Kurt pondered. "Let's try
the motion of nitrogen within a small purple room. While under pressure we see
elephants dancing in tutus around lamp posts made of broccoli and cream cheese
spread with various condiments of your choice. Now, that being said, the peanuts
should not be used as make-shift missiles unless, of course, you have the
maturity level of a week-old mung bean. If, of course, you like to do naughty
things with blunt kitchen appliances, then you should see someone because that
is really not appropriate. Especially since only I'm allowed to do that kind of
thing with a female whom I trust that has her own strap... of disease covered
cotton balls. But I should think that's all too complicated for you. Now, what
ever shall we do about your little problem? Well we haven't tried the library
for fluffy little bunnies for obvious reasons which are so obvious that it's not
necessary to say how obvious this statement is because it is just so obvious, so
in conclusion this statement is running around in a circle and off-topic like
most of the things we're discussing.

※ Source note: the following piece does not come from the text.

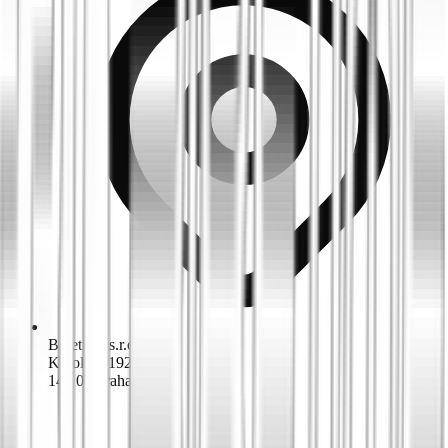
Biketime s.r.o.
K dolům 1924/42
143 00 Praha 4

So it's not really that unusual. What are
we talking about? Obviously how off-topic circles get off-topic of course. And I
really think you should pay a visit to your mother so that she can grease the
pans used for baking tortoises under the lamp light. Because, Mojo-Jojo, you
talk like a person with a very big brain enclosed by a glass who doesn't know
when it shatters because of his huge oblong shaped brick that happens to appear
only when he does naughty things with varying molecular structures that tend to
put most fried foods to shame. Chips and gravy are the preferred mode of payment
when leaving a tip for the waitress at his favorite cafe which is five
kilometers from the garage that makes the avatars of a certain board that
obsesses over us quite a bit because we are strange little blue people from the
planet 'Bamf'. I do wonder as to what we might accomplish should we put our
minds to it. Hm, I wonder where I left my reading glasses. Had them here
somewhere... or did I leave them in your closet the other day when we were
cleaning out the colony of feral dust bunnies that had taken over our Sunny D,
in an attempt to poison us all by injecting poison with their small prickerly
type objects that look surprisingly like those things you found in the basement
last month to entertain little hand puppets."

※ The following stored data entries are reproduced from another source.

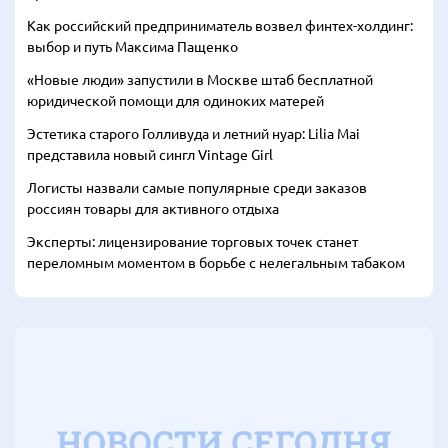
Как российский предприниматель возвел финтех-холдинг:
выбор и путь Максима Пащенко
«Новые люди» запустили в Москве штаб бесплатной
юридической помощи для одиноких матерей
Эстетика старого Голливуда и летний нуар: Lilia Mai
представила новый сингл Vintage Girl
Логисты назвали самые популярные среди заказов
россиян товары для активного отдыха
Эксперты: лицензирование торговых точек станет
переломным моментом в борьбе с нелегальным табаком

"Like Angel which are EVIL!!! And yet surprisingly educational when shredded
into little itty bitty pieces, then glued back together, then shredded again and
burned, then reconstituted using the latest gene therapy to murder the dust
mites that may destroy the rabid evil little puppets, thus letting the puppets
live."
Carrots should not be used as probing instruments during a rather naughty night
with a person who shall remain nameless.
Do you remember what our
story was in the first time we wrote about it and we knew what we were talking
about since I have now completely forgotten what we were talking about in the
span of time that it takes to eat a snapple which is better than green eggs and
ham, not peanut butter and jam on toasted marshmallows and purple spam which can
be hazardous to everyone's health, and just is plain icky for anyone's taste.